• _Exercise_
Every line in the entries where "addition" is found should be copied.

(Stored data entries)
= Beginning of Section =
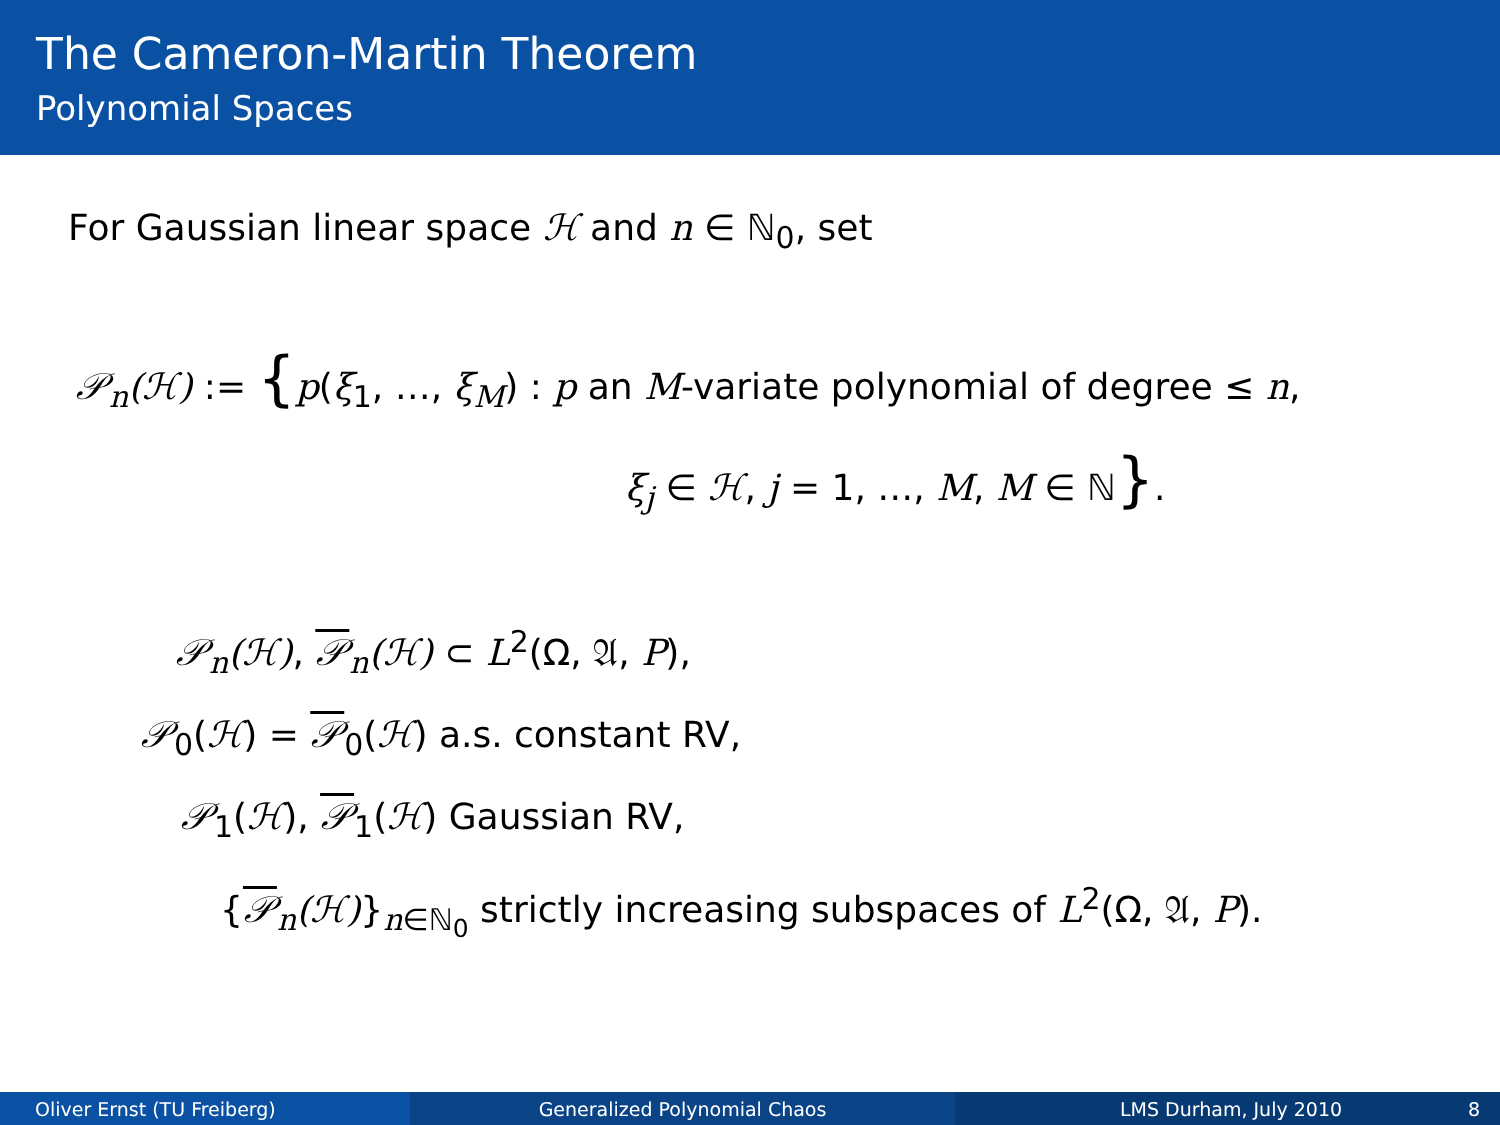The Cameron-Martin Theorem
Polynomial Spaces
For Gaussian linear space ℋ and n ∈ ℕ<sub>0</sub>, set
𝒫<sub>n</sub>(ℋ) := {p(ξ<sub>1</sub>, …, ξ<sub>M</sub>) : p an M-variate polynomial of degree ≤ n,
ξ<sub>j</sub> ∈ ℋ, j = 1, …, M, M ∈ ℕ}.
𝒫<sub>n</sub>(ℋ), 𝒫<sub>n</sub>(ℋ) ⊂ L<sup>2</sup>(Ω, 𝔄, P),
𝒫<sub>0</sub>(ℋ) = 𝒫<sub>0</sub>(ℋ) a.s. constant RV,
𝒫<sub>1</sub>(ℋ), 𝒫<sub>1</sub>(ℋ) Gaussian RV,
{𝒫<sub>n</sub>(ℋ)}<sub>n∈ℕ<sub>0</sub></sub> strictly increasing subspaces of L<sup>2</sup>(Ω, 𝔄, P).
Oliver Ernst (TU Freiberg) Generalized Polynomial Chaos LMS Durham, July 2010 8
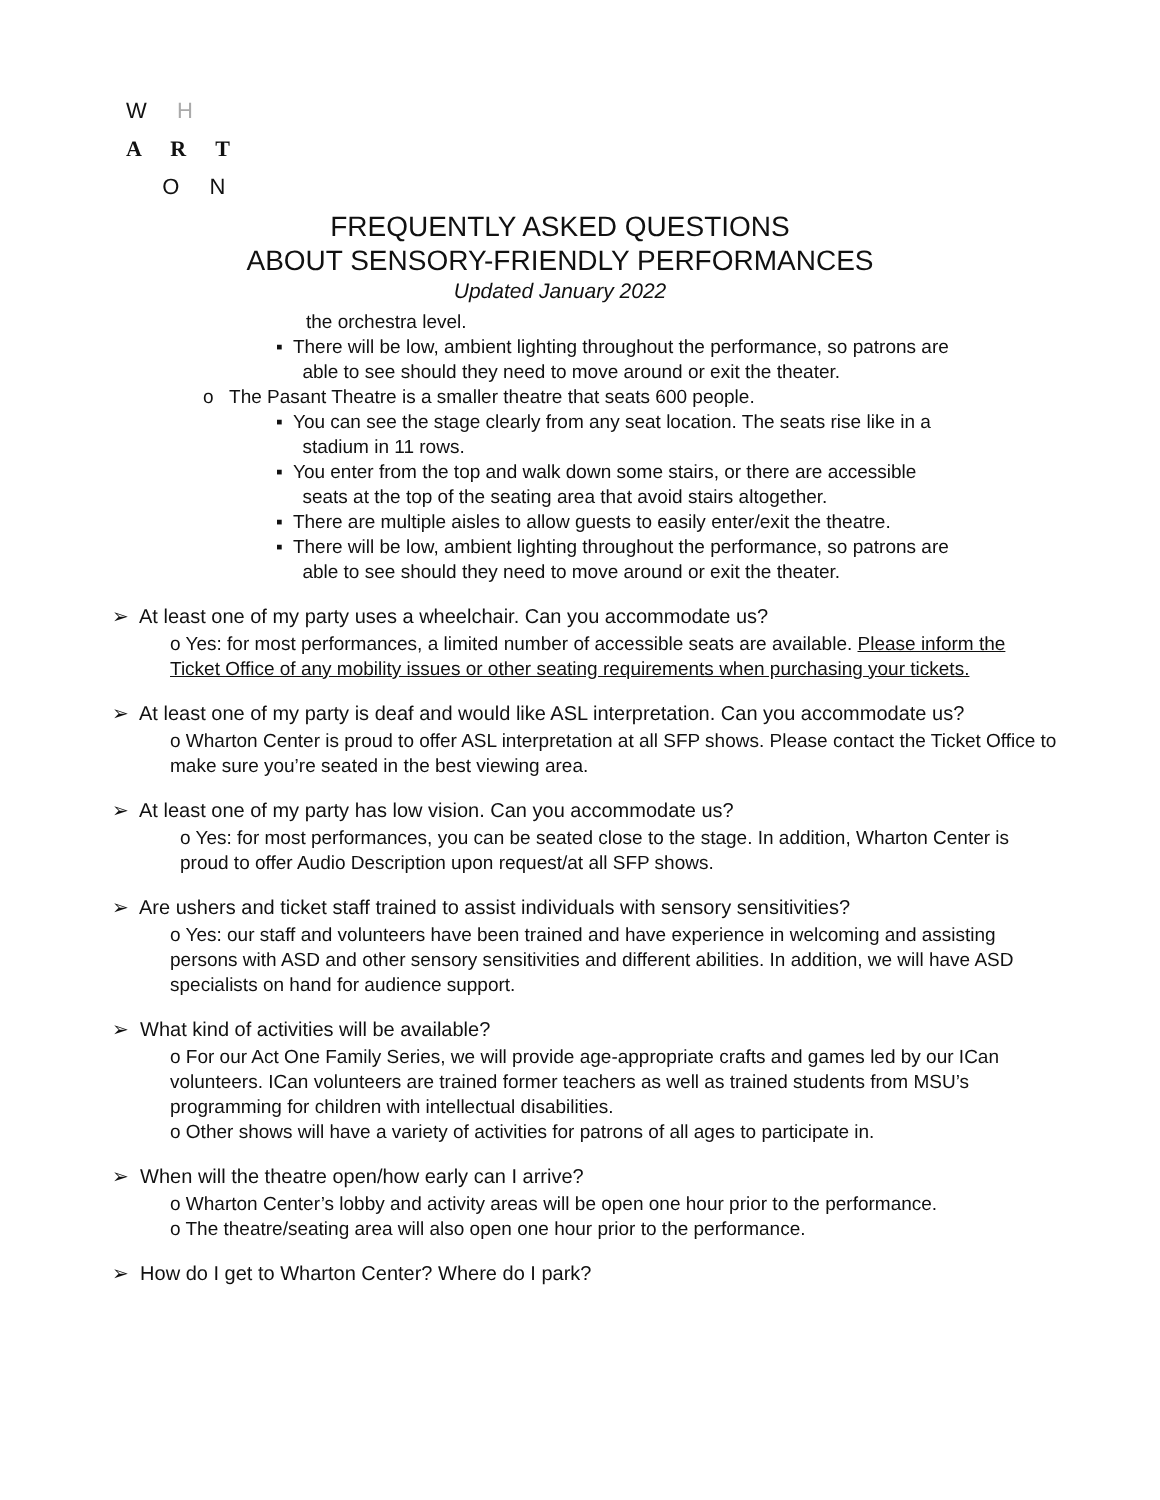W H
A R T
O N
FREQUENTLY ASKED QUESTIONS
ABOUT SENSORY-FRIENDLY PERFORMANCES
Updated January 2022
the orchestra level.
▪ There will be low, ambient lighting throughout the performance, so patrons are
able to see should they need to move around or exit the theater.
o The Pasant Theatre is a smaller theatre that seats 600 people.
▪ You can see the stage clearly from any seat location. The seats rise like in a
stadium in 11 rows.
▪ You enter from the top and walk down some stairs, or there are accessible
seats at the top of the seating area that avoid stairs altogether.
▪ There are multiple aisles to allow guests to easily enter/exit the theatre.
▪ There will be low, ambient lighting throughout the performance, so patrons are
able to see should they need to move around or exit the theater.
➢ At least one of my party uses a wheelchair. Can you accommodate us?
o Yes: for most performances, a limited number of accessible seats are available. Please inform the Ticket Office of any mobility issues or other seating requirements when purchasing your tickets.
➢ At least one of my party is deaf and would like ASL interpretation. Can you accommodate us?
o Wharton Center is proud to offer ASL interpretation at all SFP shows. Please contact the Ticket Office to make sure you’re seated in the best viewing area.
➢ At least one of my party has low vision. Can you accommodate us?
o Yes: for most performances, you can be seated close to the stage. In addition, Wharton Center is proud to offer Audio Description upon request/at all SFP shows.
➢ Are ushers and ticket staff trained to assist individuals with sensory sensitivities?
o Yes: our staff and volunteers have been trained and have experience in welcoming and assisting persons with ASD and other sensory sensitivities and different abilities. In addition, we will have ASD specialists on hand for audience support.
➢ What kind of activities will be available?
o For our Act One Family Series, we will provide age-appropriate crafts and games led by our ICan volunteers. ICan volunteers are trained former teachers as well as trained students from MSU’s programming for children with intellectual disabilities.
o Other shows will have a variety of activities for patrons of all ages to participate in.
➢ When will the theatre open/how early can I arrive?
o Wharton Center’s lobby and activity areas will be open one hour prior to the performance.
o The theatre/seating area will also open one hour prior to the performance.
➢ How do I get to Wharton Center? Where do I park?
= End of Section =
• _Result of this exercise_
o Yes: for most performances, you can be seated close to the stage. In addition, Wharton Center is proud to offer Audio Description upon request/at all SFP shows.
o Yes: our staff and volunteers have been trained and have experience in welcoming and assisting persons with ASD and other sensory sensitivities and different abilities. In addition, we will have ASD specialists on hand for audience support.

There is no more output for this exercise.